No public proof-of-concept exploit code is available for CVE-2024-26921. The vulnerability mechanism is documented in the upstream kernel commit messages referenced in the vendor advisories.
Detection Methods for CVE-2024-26921
Indicators of Compromise
- Kernel log entries referencing sk_wmem underflow, WARN_ON conditions in inet_frag.c, or use-after-free reports from KASAN in IPv4 reassembly paths
- Unexpected kernel panics or oopses correlated with fragmented IPv4 traffic on systems using netfilter conntrack, Open vSwitch, or eBPF-based connection tracking
- Degraded throughput or stalls in FQ-scheduled queues following fragmented traffic bursts
Detection Strategies
- Audit running kernel versions against the fixed commits listed in the vendor advisories using uname -r and distribution package metadata
- Enable KASAN and kernel debug logging in test environments to surface use-after-free conditions in ip_defrag() and related reassembly functions
- Monitor dmesg and /var/log/kern.log for warnings originating from net/ipv4/inet_fragment.c and net/ipv4/ip_fragment.c
Monitoring Recommendations
- Track kernel crash and reboot frequency on hosts running Open vSwitch, OVN, or netfilter-heavy workloads such as Kubernetes nodes
- Forward kernel logs to a centralized logging or SIEM platform and alert on stack traces involving inet_frag_queue, ip_defrag, or skb_orphan
- Correlate spikes in fragmented IPv4 traffic with kernel instability events on edge and gateway systems
How to Mitigate CVE-2024-26921
Immediate Actions Required
- Inventory all Linux systems and identify kernels predating the upstream fix commits referenced in the Linux kernel stable advisories
- Apply distribution-provided kernel updates, including those announced in the Debian LTS advisory
- Reboot updated systems to load the patched kernel, as live patching may not cover all affected code paths
- Prioritize patching on hosts running Open vSwitch, container networking stacks, or netfilter connection tracking
Patch Information
The Linux kernel maintainers released fixes across multiple stable branches.
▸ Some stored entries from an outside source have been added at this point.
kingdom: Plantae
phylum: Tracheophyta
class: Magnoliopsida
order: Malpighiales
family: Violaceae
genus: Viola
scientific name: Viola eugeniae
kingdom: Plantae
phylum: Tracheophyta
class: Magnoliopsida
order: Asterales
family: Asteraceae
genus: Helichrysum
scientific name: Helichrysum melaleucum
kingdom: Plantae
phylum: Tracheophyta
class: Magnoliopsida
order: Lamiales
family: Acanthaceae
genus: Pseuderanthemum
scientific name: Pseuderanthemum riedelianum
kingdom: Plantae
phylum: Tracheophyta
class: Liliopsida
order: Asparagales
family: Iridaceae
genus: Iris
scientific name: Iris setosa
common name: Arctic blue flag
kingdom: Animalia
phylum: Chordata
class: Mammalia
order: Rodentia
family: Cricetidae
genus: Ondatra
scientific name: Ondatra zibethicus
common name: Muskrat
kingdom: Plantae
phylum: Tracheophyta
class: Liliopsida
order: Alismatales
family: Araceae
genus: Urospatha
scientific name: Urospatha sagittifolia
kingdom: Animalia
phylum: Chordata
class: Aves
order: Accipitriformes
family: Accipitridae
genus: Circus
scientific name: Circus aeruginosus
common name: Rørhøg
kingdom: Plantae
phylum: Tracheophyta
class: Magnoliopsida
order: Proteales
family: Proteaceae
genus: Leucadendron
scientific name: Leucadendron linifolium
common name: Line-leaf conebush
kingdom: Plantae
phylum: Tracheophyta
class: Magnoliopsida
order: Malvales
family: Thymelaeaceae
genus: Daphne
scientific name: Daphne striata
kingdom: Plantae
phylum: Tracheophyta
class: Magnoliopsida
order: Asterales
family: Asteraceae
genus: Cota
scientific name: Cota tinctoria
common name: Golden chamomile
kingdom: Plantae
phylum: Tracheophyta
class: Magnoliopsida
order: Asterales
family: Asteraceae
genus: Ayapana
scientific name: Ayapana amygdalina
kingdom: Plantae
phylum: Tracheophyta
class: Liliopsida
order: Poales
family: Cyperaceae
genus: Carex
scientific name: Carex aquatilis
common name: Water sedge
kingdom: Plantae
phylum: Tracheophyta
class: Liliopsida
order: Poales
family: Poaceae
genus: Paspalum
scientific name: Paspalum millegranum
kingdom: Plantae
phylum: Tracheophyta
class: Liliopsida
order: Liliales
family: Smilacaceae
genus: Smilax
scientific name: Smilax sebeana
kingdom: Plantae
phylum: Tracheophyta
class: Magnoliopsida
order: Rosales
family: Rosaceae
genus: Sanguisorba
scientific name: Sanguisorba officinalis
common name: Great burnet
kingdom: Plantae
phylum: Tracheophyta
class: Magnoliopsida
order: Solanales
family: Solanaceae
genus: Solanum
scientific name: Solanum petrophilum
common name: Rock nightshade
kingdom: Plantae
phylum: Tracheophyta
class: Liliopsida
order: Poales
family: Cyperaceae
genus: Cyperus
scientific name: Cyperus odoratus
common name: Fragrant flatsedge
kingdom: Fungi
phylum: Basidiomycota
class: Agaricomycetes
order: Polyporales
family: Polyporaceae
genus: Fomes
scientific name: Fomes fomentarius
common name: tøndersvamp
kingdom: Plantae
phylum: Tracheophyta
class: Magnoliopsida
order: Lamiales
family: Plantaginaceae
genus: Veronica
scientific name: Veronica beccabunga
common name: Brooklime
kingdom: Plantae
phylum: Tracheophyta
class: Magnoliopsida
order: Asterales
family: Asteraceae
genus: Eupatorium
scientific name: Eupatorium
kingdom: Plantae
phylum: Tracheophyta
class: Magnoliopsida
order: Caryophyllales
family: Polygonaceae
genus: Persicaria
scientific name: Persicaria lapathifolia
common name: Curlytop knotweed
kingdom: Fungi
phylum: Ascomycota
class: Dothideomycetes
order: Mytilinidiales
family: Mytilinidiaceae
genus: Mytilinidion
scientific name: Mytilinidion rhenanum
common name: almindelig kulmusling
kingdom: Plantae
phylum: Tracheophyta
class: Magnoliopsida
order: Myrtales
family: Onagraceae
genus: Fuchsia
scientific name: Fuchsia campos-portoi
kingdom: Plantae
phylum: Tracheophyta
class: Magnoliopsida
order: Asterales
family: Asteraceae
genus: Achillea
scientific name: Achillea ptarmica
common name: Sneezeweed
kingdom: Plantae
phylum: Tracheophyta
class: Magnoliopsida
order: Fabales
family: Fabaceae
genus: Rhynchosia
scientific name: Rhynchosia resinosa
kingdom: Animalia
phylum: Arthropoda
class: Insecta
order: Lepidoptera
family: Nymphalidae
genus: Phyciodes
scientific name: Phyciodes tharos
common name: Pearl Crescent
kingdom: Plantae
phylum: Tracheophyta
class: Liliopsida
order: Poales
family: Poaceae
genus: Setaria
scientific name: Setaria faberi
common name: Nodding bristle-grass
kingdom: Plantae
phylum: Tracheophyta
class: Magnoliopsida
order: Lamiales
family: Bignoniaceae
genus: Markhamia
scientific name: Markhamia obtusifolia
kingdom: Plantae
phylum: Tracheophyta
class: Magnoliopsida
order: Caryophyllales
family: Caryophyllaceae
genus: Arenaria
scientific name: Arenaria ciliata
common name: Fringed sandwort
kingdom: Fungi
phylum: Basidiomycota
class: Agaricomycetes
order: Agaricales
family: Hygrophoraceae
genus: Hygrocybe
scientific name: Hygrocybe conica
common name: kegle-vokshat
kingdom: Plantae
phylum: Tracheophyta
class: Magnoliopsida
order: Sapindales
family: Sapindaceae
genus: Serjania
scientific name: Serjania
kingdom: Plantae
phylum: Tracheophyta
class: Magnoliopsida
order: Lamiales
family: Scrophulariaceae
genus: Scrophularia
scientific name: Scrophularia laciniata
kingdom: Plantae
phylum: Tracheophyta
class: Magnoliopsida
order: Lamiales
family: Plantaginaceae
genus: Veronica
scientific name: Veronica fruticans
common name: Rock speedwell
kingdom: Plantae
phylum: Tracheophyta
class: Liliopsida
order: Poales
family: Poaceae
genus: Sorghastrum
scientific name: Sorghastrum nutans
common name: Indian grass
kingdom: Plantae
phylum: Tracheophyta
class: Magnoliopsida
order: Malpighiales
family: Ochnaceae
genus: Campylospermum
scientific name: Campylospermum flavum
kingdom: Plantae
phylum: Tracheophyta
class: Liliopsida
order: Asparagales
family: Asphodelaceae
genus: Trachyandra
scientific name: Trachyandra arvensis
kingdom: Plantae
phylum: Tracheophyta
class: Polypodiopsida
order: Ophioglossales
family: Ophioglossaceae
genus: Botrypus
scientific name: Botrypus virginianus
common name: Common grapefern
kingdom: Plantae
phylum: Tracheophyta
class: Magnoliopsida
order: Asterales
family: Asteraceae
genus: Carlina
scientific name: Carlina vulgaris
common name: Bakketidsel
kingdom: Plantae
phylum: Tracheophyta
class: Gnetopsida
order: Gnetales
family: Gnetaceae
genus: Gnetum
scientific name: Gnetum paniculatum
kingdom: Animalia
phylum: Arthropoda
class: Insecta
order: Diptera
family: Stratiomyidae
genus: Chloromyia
Relevant upstream commits include 18685451fc4e, 1b6de5e6575b, 4318608dc28e, 7d0567842b78, 9705f447bf9a, e09cbe017311, and f4877225313d. The patches relocate ip_defrag_offset into FRAG_CB and defer skb_orphan() until the reassembly engine determines whether the skb is queued or completing the reassembly.
Workarounds
- Where patching is not immediately feasible, disable netfilter connection tracking on the transmit path for workloads that do not require it
- Avoid running Open vSwitch or ct_act.c actions on kernels predating the fix when handling untrusted fragmented IPv4 traffic
- Restrict the ability of untrusted local users to generate arbitrary fragmented IPv4 traffic via network namespace isolation and tightened iptables rules
# Verify kernel version and confirm patched build is installed
uname -r
# Debian/Ubuntu: update kernel and reboot
sudo apt update && sudo apt upgrade linux-image-$(uname -r | sed 's/.*-//')
sudo reboot
# RHEL/CentOS/Rocky: update kernel and reboot
sudo dnf update kernel
sudo reboot
Disclaimer: This content was generated using AI. While we strive for accuracy, please verify critical information with official sources.